-- Given text follows --
Instructor: Kris Hauser

 

Intelligent agents need to coordinate many degrees-of-freedom under complex operational constraints to achieve long-term tasks, to sense and react to disturbances in real-time, and to interact with human operators and other agents. Principles of Intelligent Robot Motion is a graduate seminar course covering models, theories, and algorithms for motion planning and control, with applications to robots, humans, intelligent vehicles, virtual characters, biological molecules, and smart medical devices.

Subjects will include:

  • Modeling and representation
    3D transformations and geometry, forward and inverse kinematics, dynamics and simulation of multibody systems.
  • Motion planning
    Configuration space, sample-based motion planning, nonholonomic systems, planning under uncertainty.
  • Introductory control theory
    Feedback control and asymptotic stability, operational space and force control, optimal and model predictive control, Markov decision processes.
  • Sensing, estimating, and interpreting motion
    Kalman filtering and particle filtering, Hidden Markov models, Inverse optimal control.

Course content will consist of lectures, readings, and interactive labs. Students will complete semester projects, alone or in small groups, on a topic of their choosing.

Prerequisites: linear algebra and programming experience. Multivariable calculus recommended.
-- Given text concluded --
-- Records follows --
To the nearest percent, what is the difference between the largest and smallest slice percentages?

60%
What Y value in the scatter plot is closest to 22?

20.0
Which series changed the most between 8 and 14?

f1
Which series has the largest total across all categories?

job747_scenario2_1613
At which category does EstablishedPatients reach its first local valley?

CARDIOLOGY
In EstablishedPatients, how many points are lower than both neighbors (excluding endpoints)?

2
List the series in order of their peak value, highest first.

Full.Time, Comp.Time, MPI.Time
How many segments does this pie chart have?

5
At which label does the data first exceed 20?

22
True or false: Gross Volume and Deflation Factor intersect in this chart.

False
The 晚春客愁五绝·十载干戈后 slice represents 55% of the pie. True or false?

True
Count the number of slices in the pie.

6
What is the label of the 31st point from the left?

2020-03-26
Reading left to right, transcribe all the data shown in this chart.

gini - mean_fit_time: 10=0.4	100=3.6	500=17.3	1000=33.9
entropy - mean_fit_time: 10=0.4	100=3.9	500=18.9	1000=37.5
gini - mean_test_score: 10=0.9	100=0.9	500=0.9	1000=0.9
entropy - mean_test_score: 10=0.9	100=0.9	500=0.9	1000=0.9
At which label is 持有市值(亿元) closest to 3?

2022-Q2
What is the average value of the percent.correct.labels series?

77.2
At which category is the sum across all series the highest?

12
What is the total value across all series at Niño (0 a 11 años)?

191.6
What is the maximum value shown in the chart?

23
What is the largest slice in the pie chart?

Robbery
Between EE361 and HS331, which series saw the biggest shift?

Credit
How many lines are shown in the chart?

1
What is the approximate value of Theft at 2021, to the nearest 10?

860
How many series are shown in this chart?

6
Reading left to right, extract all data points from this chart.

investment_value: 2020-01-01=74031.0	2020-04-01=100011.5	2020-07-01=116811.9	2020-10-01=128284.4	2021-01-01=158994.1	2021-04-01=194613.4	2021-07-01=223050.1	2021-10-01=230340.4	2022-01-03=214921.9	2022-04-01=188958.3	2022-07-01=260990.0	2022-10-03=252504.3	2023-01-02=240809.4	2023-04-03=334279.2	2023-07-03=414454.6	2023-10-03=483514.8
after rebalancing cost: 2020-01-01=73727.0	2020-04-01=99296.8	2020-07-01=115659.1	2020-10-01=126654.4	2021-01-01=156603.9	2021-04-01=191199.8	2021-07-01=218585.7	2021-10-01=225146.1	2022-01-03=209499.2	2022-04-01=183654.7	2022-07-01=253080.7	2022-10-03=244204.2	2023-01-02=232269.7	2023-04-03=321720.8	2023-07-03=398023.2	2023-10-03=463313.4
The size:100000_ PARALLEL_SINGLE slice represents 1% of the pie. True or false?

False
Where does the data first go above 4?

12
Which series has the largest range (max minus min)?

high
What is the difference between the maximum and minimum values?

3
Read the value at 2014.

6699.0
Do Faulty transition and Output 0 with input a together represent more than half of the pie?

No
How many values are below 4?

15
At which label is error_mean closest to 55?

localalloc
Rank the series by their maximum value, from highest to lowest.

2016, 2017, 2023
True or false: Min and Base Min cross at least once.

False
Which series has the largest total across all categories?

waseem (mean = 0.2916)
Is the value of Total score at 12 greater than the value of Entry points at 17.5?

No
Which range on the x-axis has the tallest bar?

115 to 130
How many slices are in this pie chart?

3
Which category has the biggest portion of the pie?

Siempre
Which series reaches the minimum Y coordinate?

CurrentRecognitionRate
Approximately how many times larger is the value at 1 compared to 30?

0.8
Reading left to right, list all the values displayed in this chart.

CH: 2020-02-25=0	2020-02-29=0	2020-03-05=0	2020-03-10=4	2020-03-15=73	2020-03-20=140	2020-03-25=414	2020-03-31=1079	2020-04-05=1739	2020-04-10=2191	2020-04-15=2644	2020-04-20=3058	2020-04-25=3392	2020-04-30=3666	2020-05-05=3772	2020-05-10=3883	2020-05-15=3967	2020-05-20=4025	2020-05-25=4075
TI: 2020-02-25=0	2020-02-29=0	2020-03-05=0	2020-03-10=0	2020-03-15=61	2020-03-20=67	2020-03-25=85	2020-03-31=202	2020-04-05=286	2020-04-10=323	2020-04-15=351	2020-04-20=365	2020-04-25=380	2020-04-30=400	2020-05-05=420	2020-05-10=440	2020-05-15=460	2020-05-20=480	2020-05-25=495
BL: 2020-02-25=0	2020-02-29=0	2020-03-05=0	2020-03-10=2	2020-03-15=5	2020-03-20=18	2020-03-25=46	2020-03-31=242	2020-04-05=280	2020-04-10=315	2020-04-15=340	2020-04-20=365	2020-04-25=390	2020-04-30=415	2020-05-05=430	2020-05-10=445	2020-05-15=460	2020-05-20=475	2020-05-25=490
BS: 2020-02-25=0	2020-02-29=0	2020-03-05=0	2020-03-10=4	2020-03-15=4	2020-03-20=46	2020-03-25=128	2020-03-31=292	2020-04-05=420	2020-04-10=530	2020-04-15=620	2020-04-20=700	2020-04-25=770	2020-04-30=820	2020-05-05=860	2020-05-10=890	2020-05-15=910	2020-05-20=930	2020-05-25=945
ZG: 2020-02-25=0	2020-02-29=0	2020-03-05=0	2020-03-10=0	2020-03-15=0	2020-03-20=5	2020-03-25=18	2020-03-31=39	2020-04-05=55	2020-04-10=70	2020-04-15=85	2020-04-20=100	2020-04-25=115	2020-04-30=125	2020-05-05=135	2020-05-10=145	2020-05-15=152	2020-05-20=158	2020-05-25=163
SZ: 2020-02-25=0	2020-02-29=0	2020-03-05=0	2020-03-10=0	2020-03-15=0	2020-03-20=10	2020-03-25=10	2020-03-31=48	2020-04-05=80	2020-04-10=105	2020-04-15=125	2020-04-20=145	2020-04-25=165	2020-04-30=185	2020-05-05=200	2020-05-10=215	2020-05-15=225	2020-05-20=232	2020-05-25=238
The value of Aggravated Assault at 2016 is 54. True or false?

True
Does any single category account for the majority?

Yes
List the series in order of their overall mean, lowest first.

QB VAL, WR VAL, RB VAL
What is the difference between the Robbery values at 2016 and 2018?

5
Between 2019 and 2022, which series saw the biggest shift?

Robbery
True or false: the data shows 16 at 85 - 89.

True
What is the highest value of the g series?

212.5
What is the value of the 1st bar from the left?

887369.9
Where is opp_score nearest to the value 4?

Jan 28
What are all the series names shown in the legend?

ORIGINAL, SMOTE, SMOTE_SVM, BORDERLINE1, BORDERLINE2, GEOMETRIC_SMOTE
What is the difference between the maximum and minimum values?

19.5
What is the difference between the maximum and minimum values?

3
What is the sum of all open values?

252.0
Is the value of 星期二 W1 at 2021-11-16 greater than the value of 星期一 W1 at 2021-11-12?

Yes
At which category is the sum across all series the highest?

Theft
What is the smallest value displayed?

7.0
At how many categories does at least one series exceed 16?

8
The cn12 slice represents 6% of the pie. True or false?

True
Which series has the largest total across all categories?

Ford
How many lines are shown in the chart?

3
-- Records concluded --
▸ Work task 1
Answer these from the course description:
(a) Who is the instructor?
(b) Which topics are listed under "Motion planning"?
(c) Which subject is recommended but not listed as a prerequisite?
▸ Work task 2
Reproduce the stretch of the course description from "Instructor: Kris Hauser" through "planning under uncertainty.".
The items play no part in this.

▸ Task answer 1
(a) Kris Hauser.
(b) Configuration space, sample-based motion planning, nonholonomic systems, and planning under uncertainty.
(c) Multivariable calculus.

▸ Task answer 2
Instructor: Kris Hauser

 

Intelligent agents need to coordinate many degrees-of-freedom under complex operational constraints to achieve long-term tasks, to sense and react to disturbances in real-time, and to interact with human operators and other agents. Principles of Intelligent Robot Motion is a graduate seminar course covering models, theories, and algorithms for motion planning and control, with applications to robots, humans, intelligent vehicles, virtual characters, biological molecules, and smart medical devices.

Subjects will include:

  • Modeling and representation
    3D transformations and geometry, forward and inverse kinematics, dynamics and simulation of multibody systems.
  • Motion planning
    Configuration space, sample-based motion planning, nonholonomic systems, planning under uncertainty.